§ **Passage to read**
BEGIN

How to mock functions in Python in order to change default keyword arguments

Question

I'm using the mock library and unittest2 in order to test different aspects of my software project.

At the moment I have the following question: is it possible to mock a function so that the default keyword argument is different, but the functionality remains?

Say I have the following code

class C():
  def fun(self, bool_arg = True):
    if bool_arg:
      return True
    else
      return False

What if I want to mock C.fun:

C.fun = mock.Mock(???)

so that every instance of C will replace keyword 'bool_arg' with False, instead of True and the result of:

c = C()
c.fun()

returns:

False

Answer 1

you can also try to wrap your function. Something on the line of

def wrapper(func, bool_arg):
    def inner(*args, **kwargs):
        kwargs['bool_arg']=bool_arg
        return func(*args, **kwargs)
    return inner

and

class C():
    def fun(...):
        ...

c = C()
c.fun = wrapper(fun, False)

END

§ **Supplied material**

BEGIN

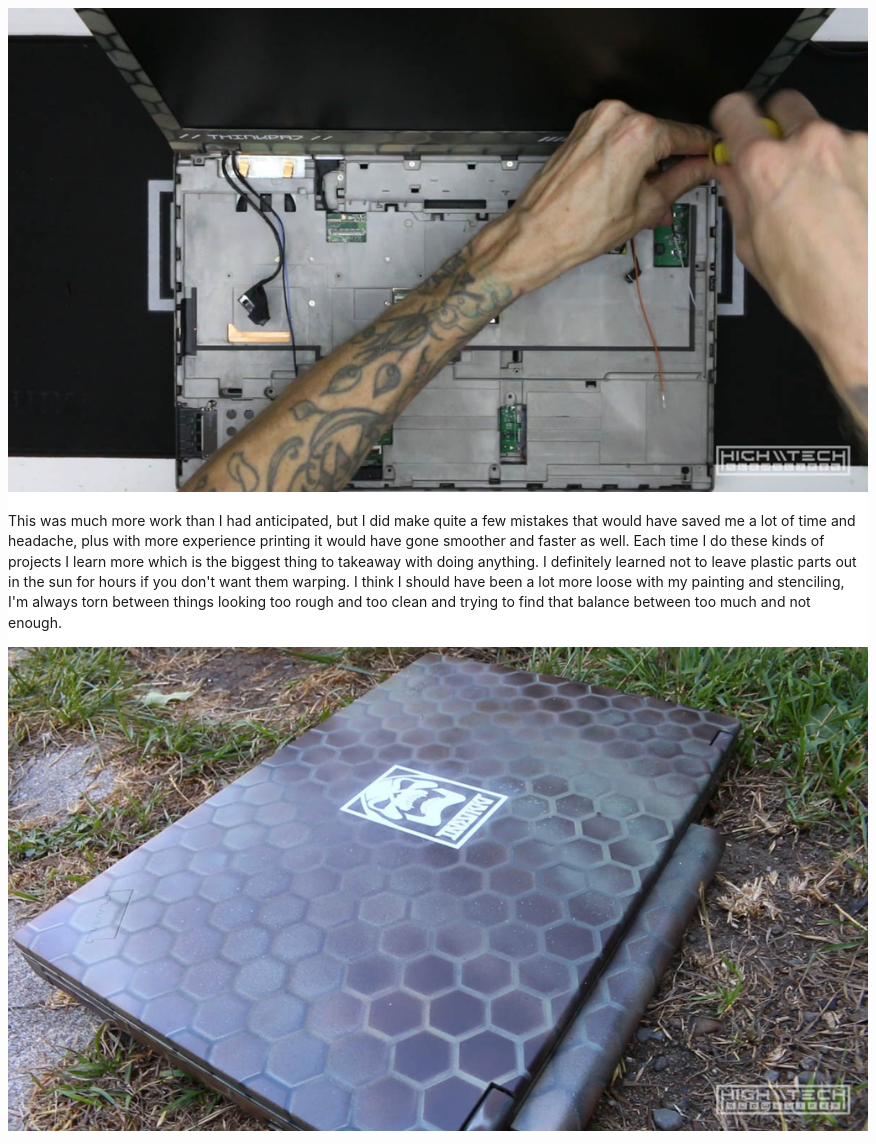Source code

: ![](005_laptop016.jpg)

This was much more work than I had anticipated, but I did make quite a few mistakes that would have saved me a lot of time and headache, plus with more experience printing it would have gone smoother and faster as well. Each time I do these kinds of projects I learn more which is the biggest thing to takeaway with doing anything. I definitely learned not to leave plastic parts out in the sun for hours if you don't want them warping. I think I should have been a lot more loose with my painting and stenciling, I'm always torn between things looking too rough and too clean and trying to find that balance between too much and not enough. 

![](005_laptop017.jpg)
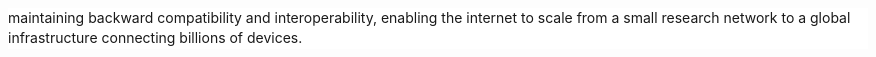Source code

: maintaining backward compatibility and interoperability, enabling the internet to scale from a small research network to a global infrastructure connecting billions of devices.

END

§ **Task goal**
Write the next part of the thread on mocking Python functions to change default keyword arguments, starting after its final line of code. None of the entries has any bearing on what is asked here.

§ **Result below**
should work

Edit

If you want to change the default for the class and not for a particular instance you can create a derived class and redefine fun wrapping the method of C. Something on the line (I don't have now the time to test it):

class D(C):
    def fun(self, *args, **kwargs):
        f = wrapper(C.f, False)
        return f(*args, **kwargs)

Then about the suggestion of @Ber, you can define def wrapper(func, **wrapkwargs) and then instead of kwargs['bool_arg']=bool_arg do

for i in wrapkwargs.iteritems():  #wrapkwargs is a dictionary
    kwargs[i[0]] = i[1]

Answer 2

You can try to use this code:

>>> import mock
>>> 
>>> class C():
...   def fun(self, bool_arg = True):
...     if bool_arg:
...       print "True"
...     else:
...       print "False"
... 
>>> c = C()
>>> funCopy = c.fun
>>> c.fun = mock.Mock(side_effect=lambda bool_arg=False: funCopy(bool_arg=bool_arg))
>>> c.fun()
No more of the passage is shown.